Cable revenue and cash flow have been growing in the mid-to-high single-digit percentage range for the past several quarters, and it is largely believed that the business is maturing. While there are still pockets of growth — like commercial services and high speed data — programming has been rising at a healthy clip for the last few quarters.

According to Comcast, its own cable networks have been growing operating cash flow by 10.6% annually since 2004. At NBCU, the growth rate is even better — 16.2% annually since 2004.

On the conference call, Burke said that while Comcast doesn't expect that growth rate to last forever, the company expects it to remain robust.

“Will the growth of these assets be the 15% or 16% that they've been over the last six years in the next five or six? Maybe not,” Burke said. “We're certainly not modeling 16% forever. Trees don't grow to the sky. But will these have very predictable, very stable, very nice growth rates? Our bet is they will.”

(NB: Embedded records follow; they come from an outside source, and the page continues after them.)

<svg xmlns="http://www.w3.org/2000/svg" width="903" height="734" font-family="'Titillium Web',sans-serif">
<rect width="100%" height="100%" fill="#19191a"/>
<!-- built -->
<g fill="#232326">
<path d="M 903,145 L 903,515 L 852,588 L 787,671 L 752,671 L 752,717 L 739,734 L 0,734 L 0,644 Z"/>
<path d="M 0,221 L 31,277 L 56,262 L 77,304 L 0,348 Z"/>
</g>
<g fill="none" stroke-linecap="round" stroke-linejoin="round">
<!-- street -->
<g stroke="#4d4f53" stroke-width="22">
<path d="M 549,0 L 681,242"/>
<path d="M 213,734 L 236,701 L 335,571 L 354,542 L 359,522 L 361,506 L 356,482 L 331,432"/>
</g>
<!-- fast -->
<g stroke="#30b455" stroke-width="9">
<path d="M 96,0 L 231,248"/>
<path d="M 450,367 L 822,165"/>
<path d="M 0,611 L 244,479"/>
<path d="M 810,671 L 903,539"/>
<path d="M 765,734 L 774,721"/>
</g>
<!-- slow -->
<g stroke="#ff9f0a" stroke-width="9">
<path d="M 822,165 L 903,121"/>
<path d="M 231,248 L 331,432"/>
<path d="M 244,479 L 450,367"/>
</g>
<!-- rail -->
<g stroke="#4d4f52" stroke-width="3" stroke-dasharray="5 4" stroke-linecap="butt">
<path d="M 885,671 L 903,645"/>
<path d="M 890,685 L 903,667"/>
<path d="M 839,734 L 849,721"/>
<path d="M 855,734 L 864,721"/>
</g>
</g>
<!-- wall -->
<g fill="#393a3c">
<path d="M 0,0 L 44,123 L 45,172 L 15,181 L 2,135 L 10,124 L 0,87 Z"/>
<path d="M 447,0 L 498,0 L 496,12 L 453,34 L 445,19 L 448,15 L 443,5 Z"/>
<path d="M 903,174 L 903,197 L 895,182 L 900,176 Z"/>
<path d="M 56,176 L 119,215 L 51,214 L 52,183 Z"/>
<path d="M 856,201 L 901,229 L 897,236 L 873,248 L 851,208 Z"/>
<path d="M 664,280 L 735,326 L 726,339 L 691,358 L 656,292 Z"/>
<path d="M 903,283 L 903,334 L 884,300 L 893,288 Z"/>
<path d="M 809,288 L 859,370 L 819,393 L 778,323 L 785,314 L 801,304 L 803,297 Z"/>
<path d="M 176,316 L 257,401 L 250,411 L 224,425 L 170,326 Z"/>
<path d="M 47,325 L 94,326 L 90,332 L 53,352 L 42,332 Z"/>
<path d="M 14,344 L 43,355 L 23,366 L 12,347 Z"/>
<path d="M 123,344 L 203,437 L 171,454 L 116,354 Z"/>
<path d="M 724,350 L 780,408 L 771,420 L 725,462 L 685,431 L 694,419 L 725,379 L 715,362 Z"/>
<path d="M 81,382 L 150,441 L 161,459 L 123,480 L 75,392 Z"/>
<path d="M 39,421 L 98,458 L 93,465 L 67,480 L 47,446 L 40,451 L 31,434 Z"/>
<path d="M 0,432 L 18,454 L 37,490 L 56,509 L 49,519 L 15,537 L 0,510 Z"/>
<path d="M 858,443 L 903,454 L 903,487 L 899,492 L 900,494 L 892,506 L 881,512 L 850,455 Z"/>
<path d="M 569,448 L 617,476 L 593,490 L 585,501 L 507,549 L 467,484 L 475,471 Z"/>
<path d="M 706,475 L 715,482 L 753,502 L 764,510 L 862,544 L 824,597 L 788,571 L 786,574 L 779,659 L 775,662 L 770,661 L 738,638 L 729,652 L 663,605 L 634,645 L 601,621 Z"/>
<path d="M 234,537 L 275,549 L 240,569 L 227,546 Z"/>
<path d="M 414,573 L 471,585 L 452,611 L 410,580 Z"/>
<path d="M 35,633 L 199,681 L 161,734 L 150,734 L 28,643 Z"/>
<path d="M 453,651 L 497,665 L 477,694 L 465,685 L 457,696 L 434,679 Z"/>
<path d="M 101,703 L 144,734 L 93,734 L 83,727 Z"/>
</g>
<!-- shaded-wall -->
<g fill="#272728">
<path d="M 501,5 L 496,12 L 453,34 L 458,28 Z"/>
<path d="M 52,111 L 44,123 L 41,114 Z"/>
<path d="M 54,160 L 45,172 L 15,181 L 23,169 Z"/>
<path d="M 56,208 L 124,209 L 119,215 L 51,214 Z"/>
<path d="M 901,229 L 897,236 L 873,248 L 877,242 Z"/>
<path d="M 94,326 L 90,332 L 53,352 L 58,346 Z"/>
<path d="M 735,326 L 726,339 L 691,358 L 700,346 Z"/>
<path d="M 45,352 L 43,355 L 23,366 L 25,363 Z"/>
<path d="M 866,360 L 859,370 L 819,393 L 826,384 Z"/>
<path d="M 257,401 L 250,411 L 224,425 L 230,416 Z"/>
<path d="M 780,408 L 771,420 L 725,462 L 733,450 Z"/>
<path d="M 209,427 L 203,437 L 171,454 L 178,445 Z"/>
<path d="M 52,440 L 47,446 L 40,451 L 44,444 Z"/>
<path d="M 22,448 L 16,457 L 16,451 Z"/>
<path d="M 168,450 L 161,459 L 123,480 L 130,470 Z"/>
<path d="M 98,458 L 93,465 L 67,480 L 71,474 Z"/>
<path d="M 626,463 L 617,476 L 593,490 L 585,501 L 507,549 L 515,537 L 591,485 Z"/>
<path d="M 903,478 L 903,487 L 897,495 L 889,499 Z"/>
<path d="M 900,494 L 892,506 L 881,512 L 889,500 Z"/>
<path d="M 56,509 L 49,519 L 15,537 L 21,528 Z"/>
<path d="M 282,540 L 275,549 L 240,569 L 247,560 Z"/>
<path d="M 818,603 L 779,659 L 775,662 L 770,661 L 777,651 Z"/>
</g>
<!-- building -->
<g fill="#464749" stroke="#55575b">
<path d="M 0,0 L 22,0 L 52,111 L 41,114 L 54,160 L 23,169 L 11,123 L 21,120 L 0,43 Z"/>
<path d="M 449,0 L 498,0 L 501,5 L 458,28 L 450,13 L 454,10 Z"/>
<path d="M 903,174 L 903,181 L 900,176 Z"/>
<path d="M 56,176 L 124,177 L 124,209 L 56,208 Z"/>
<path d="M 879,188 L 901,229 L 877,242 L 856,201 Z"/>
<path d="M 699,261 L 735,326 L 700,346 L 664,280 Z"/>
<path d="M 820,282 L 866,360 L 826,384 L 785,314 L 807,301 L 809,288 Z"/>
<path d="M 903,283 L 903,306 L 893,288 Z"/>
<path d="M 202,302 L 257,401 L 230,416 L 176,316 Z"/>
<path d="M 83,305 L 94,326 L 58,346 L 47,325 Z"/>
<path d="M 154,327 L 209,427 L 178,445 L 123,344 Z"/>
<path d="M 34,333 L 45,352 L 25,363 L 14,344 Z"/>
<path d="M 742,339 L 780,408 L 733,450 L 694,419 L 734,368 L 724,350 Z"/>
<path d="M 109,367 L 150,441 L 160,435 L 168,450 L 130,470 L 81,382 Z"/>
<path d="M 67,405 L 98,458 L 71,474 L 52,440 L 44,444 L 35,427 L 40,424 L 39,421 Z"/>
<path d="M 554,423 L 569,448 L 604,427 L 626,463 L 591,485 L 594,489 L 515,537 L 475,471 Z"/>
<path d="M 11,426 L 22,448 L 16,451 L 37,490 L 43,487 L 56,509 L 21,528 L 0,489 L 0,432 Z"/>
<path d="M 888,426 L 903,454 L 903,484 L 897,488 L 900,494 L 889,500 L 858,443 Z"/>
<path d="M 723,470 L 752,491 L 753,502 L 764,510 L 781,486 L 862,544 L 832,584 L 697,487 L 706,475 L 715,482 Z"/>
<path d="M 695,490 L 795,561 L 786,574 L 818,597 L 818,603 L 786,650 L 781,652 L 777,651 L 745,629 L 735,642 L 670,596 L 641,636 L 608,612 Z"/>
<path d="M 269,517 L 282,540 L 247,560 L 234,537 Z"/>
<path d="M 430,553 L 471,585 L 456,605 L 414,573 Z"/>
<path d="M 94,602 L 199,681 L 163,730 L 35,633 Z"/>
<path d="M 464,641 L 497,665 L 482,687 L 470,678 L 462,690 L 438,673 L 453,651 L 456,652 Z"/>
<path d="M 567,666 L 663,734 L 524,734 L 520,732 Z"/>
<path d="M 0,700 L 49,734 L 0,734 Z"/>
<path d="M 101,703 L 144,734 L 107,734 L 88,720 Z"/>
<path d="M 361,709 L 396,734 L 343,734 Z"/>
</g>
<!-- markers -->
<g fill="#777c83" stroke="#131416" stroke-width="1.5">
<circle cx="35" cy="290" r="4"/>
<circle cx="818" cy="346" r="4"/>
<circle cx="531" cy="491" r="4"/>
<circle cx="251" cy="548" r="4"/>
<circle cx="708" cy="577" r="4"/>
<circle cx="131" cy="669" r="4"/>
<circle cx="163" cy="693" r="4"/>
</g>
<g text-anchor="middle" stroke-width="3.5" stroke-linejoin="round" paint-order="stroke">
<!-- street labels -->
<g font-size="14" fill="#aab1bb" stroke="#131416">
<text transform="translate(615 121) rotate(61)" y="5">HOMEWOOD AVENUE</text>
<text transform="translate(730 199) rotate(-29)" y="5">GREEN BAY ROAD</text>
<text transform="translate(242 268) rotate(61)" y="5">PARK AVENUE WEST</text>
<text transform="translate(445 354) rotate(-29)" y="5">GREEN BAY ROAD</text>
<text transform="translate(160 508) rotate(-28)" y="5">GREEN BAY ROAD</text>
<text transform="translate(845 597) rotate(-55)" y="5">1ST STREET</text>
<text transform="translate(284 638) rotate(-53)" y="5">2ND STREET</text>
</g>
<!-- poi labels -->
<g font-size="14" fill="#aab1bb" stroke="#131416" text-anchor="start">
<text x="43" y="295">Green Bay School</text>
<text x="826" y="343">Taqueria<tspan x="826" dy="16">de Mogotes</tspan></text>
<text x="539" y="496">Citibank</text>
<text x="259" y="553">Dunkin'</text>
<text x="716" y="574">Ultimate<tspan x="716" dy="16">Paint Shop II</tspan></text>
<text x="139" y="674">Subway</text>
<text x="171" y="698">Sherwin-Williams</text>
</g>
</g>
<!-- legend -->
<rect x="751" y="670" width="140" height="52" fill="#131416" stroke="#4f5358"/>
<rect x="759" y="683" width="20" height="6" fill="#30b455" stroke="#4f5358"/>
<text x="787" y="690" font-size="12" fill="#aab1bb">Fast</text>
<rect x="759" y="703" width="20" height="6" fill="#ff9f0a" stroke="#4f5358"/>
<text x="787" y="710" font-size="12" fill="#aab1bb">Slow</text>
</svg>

And that isn't all. With access to NBCU content, video-on-demand windows could shrink, Comcast's video-on-demand offerings could swell (Universal Pictures has 4,000 titles in its library), and new cable channels could be created. Comcast's own interactive advertising initiatives — through its participation in the Canoe consortium — could also spread across NBCU properties.

“This company's ability to reach target markets like women, or people interested in entertainment or news, is really unparalleled,” Burke said.

But executives were a little sketchier regarding other potential benefits of the deal, such as online programming availability and retransmission consent. NBCU is a one-third owner of Hulu, the online content site, and some analysts have speculated that it could merge with the industry's TV Everywhere concept of offering pay TV subscribers online access to programming.

Burke said on the call with reporters that, so far, NBCU has managed Hulu exactly as the cable company would have — offering mostly broadcast content on Hulu and sparingly offering cable content on their own channels' web sites. That could change after the deal is sealed, however.

“Once the deal is approved, we are going to want NBC Universal to continue to do what needs to be done to maximize its value of its content on the Internet,” Burke said on a conference call with reporters, adding that any decision to make Hulu a premium service is not Comcast's decision to make.

“We are not coming into this with any preconceived notions,” Burke added. “NBCU is a minority partner of Hulu. We hope they will continue to run Hulu successfully because it is an important asset. For the next year, those are their decisions. I actually think TV Everywhere and Hulu are very complimentary. I would anticipate for the foreseeable future there would be a place for both.”

Roberts was somewhat vague regarding retransmission-consent plans. Through the deal, the joint venture will own 26 TV stations — 10 NBC owned-and-operated stations and 16 Telemundo O&O's — all of which have the opportunity to seek cash for retrans consent. Even NBC has reportedly been asking for retrans money for the network.

“The broadcast business has been talking about retransmission consent fees for a while, value has been getting conveyed for a while,” Roberts said. “Historically, that has been creating cable channels for a number of the broadcast companies, [and] NBC is very much included in that. It continues to evolve and will be part of the business as it goes forward and probably a more meaningful part of the business.

“I think we have an opportunity by being in both businesses to help find constructive solutions to allow the broadcast business to thrive and to grow and to continue to invest in the highest class of programming that it does,” he added. “And we are still a cable operator that is trying to manage its costs. I think the two are going to work well together.”

But that is an issue for next year, when Comcast is expected to receive regulatory approval for the deal. Until then, Roberts can bask in the satisfaction of finally landing the deal he always wanted.